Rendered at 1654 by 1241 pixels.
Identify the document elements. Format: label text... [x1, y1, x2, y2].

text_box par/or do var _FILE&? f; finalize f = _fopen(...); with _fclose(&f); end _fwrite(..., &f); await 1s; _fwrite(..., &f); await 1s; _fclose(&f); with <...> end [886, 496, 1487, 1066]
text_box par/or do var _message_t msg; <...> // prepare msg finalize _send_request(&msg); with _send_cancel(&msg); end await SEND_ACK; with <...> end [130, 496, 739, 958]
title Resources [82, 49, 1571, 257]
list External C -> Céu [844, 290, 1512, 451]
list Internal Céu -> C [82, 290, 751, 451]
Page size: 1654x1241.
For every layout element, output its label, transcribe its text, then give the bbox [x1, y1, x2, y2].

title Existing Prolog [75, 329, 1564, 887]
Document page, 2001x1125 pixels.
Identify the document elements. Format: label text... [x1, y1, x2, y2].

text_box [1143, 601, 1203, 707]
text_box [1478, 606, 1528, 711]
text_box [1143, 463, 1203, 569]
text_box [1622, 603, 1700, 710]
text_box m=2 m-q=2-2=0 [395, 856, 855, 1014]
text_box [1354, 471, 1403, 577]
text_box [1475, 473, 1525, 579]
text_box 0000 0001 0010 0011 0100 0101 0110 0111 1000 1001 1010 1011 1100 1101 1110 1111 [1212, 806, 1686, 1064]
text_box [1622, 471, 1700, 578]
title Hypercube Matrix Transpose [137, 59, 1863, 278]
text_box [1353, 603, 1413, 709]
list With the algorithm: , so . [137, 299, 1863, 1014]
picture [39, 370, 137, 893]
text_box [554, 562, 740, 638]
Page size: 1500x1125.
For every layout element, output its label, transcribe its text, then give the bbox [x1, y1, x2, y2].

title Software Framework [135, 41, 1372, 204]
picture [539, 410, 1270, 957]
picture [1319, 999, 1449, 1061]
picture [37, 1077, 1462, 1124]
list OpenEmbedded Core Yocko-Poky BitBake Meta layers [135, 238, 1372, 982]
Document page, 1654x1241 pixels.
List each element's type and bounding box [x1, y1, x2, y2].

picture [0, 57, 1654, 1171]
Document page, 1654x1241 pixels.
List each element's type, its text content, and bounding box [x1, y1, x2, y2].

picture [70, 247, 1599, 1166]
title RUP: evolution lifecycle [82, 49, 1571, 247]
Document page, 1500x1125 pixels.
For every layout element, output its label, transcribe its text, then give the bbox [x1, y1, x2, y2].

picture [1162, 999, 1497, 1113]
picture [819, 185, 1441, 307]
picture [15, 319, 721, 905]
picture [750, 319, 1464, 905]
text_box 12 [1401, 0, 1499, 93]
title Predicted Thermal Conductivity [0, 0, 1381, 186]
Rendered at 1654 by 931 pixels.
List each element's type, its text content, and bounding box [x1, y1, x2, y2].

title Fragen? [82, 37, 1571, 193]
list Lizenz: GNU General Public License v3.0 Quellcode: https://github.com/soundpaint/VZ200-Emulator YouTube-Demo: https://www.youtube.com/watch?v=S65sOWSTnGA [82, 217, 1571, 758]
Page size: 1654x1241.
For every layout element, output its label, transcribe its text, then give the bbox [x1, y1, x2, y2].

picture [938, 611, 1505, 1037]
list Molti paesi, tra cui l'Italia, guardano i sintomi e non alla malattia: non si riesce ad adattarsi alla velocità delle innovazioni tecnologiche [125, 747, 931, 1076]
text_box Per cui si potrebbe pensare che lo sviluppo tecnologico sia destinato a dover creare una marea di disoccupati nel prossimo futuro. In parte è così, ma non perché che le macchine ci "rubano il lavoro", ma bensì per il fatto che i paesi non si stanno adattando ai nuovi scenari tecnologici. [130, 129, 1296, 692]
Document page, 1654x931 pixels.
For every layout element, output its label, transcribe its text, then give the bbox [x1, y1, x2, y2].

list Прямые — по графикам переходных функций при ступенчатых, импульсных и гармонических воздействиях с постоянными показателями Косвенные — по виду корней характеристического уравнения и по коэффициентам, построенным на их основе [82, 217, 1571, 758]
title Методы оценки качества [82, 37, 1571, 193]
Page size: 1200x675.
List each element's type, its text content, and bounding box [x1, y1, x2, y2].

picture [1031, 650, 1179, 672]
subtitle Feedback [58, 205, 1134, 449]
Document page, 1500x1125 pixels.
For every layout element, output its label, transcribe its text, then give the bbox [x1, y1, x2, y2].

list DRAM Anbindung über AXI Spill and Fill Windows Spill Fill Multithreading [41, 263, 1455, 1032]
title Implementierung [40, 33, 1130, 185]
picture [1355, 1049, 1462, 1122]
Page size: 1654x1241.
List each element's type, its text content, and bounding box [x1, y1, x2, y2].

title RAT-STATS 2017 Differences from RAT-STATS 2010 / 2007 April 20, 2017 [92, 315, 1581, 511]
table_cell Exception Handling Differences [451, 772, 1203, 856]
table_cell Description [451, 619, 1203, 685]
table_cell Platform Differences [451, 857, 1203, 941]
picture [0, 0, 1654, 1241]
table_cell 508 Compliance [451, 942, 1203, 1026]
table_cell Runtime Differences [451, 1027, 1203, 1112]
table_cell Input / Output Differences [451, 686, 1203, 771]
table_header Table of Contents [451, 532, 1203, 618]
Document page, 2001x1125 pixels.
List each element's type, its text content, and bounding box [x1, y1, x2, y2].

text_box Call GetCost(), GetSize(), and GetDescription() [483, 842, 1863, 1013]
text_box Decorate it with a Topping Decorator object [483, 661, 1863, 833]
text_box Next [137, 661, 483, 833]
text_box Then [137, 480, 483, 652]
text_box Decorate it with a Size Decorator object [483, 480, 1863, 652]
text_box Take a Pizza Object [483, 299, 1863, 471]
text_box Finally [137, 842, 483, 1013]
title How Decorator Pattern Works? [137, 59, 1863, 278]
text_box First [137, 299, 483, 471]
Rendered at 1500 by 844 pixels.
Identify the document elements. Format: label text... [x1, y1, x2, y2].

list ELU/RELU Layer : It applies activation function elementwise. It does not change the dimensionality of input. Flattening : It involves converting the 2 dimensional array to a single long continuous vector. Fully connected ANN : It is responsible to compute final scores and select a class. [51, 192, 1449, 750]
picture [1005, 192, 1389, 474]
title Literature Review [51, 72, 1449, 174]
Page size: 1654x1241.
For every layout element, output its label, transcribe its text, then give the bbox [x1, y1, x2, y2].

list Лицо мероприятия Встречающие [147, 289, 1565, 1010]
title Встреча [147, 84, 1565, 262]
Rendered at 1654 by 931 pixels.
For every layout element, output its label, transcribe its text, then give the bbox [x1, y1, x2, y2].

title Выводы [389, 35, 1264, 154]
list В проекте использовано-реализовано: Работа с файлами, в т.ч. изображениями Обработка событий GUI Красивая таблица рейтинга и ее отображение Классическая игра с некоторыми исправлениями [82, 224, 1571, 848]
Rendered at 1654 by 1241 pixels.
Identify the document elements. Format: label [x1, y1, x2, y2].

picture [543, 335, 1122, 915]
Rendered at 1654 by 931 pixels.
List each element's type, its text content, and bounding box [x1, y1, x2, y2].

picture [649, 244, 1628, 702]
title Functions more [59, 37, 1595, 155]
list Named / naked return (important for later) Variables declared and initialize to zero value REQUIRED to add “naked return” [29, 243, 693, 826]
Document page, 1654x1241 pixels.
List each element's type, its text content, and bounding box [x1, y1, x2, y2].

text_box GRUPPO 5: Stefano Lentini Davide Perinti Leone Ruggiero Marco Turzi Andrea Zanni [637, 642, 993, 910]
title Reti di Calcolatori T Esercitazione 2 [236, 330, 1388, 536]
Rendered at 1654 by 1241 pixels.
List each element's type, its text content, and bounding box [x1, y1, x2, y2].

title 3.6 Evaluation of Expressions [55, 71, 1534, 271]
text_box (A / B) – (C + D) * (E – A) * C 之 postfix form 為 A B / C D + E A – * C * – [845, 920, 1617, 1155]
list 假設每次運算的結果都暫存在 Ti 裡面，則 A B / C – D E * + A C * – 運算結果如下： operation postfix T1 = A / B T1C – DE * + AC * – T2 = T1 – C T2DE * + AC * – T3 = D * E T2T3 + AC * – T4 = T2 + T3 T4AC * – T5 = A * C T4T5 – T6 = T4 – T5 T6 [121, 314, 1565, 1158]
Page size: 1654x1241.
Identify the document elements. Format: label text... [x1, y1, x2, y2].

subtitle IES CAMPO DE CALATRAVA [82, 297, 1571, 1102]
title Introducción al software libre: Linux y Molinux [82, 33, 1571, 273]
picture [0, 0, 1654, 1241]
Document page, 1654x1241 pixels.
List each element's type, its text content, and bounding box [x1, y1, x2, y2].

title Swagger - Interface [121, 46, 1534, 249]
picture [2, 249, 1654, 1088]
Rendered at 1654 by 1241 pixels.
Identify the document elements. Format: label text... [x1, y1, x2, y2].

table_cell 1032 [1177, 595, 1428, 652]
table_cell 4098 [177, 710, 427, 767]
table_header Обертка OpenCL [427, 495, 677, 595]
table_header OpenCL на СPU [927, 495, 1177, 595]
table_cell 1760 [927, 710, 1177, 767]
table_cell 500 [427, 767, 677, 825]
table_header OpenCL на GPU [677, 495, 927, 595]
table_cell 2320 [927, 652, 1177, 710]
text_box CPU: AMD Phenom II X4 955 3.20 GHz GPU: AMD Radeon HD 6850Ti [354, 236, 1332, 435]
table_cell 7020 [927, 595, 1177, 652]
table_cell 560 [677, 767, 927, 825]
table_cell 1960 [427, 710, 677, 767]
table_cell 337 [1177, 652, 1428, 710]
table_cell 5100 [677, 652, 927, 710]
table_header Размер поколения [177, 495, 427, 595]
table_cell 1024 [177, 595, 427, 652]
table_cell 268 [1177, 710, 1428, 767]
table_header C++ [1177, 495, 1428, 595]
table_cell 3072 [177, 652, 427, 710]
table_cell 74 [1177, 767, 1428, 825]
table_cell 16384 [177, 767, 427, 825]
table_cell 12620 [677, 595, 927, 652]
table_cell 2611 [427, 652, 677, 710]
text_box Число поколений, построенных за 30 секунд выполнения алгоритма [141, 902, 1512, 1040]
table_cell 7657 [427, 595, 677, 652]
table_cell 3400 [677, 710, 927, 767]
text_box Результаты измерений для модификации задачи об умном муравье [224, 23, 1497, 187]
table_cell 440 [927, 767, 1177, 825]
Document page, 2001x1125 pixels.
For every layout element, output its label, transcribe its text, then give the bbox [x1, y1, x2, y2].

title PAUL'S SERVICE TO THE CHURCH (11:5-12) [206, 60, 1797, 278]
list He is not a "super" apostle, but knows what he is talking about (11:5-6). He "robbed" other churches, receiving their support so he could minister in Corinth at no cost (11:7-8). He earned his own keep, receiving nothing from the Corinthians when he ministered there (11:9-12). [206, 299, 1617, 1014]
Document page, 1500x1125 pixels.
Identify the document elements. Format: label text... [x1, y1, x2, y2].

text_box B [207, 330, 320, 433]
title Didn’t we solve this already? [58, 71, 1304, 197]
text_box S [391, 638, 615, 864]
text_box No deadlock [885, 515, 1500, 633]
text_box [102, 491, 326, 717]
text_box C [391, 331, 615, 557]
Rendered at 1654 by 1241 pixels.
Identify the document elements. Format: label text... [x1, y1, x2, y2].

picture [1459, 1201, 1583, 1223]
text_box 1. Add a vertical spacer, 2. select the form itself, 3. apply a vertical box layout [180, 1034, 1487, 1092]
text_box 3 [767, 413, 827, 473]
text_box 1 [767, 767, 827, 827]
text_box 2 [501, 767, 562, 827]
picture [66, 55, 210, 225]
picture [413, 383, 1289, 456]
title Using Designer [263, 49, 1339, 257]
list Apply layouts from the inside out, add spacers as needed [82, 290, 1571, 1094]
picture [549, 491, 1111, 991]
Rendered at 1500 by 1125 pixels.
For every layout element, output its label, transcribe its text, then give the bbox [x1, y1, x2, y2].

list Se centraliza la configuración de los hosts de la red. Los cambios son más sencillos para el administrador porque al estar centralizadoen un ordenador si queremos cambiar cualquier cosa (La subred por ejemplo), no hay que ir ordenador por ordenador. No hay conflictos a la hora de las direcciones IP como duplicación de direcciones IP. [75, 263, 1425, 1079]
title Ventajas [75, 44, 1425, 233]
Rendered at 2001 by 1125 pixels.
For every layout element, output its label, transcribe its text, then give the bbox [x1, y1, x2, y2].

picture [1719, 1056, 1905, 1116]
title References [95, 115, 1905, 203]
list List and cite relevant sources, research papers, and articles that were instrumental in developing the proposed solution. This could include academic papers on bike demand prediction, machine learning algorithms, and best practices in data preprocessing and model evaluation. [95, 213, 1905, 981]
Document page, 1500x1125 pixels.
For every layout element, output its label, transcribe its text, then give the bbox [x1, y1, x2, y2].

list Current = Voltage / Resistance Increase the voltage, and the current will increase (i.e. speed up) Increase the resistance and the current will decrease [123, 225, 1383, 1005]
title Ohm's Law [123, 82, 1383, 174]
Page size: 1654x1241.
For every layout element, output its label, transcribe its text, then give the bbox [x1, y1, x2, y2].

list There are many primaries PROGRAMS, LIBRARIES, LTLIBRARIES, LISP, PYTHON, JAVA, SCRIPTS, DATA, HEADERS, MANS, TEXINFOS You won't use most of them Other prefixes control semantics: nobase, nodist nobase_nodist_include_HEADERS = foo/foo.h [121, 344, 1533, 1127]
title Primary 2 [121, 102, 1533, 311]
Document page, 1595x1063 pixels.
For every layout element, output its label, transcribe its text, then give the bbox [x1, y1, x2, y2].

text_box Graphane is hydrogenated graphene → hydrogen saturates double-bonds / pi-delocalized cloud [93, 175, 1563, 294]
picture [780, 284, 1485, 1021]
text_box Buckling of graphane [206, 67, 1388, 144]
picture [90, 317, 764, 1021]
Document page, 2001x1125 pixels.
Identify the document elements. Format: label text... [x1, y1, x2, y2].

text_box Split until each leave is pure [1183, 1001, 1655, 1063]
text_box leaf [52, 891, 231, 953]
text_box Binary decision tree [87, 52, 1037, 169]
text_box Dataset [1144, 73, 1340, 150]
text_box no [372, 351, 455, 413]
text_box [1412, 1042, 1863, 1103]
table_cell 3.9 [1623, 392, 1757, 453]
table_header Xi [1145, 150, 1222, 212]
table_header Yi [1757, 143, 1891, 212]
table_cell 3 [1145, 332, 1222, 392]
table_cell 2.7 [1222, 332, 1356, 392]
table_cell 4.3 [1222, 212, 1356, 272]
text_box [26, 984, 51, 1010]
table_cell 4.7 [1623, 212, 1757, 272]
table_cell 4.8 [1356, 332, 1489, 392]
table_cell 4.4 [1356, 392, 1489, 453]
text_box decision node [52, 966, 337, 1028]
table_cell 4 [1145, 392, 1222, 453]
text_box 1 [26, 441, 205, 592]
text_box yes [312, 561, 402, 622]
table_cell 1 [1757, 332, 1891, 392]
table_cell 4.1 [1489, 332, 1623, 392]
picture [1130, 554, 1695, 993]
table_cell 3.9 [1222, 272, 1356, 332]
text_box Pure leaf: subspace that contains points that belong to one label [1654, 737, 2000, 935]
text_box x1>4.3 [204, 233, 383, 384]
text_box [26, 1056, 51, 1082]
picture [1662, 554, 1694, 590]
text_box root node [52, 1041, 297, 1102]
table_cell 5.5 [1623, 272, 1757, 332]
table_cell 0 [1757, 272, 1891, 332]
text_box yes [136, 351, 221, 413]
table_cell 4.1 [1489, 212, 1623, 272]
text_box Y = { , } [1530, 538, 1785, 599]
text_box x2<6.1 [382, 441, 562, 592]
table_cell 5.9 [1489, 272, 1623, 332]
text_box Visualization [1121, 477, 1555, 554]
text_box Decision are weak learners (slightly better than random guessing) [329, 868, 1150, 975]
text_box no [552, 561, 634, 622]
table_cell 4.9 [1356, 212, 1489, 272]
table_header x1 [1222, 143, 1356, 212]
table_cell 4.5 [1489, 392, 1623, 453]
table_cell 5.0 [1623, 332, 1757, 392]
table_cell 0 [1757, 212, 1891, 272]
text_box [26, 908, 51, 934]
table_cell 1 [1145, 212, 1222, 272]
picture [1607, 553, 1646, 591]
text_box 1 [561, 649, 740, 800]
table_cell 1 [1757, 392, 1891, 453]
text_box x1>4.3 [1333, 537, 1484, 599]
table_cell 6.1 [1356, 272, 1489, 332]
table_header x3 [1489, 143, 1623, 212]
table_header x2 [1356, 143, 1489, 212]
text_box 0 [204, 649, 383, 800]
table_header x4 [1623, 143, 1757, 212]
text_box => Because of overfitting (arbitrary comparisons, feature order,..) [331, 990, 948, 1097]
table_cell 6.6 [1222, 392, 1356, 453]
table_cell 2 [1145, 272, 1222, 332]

BRIEF
Please reproduce the listing from its very first line through the line containing "title Existing Prolog [75, 329, 1564, 887]", including both of those lines, with nothing changed.

RESPONSE TO THE EXERCISE
Rendered at 1654 by 1241 pixels.
Identify the document elements. Format: label text... [x1, y1, x2, y2].

text_box par/or do var _FILE&? f; finalize f = _fopen(...); with _fclose(&f); end _fwrite(..., &f); await 1s; _fwrite(..., &f); await 1s; _fclose(&f); with <...> end [886, 496, 1487, 1066]
text_box par/or do var _message_t msg; <...> // prepare msg finalize _send_request(&msg); with _send_cancel(&msg); end await SEND_ACK; with <...> end [130, 496, 739, 958]
title Resources [82, 49, 1571, 257]
list External C -> Céu [844, 290, 1512, 451]
list Internal Céu -> C [82, 290, 751, 451]
Page size: 1654x1241.
For every layout element, output its label, transcribe its text, then give the bbox [x1, y1, x2, y2].

title Existing Prolog [75, 329, 1564, 887]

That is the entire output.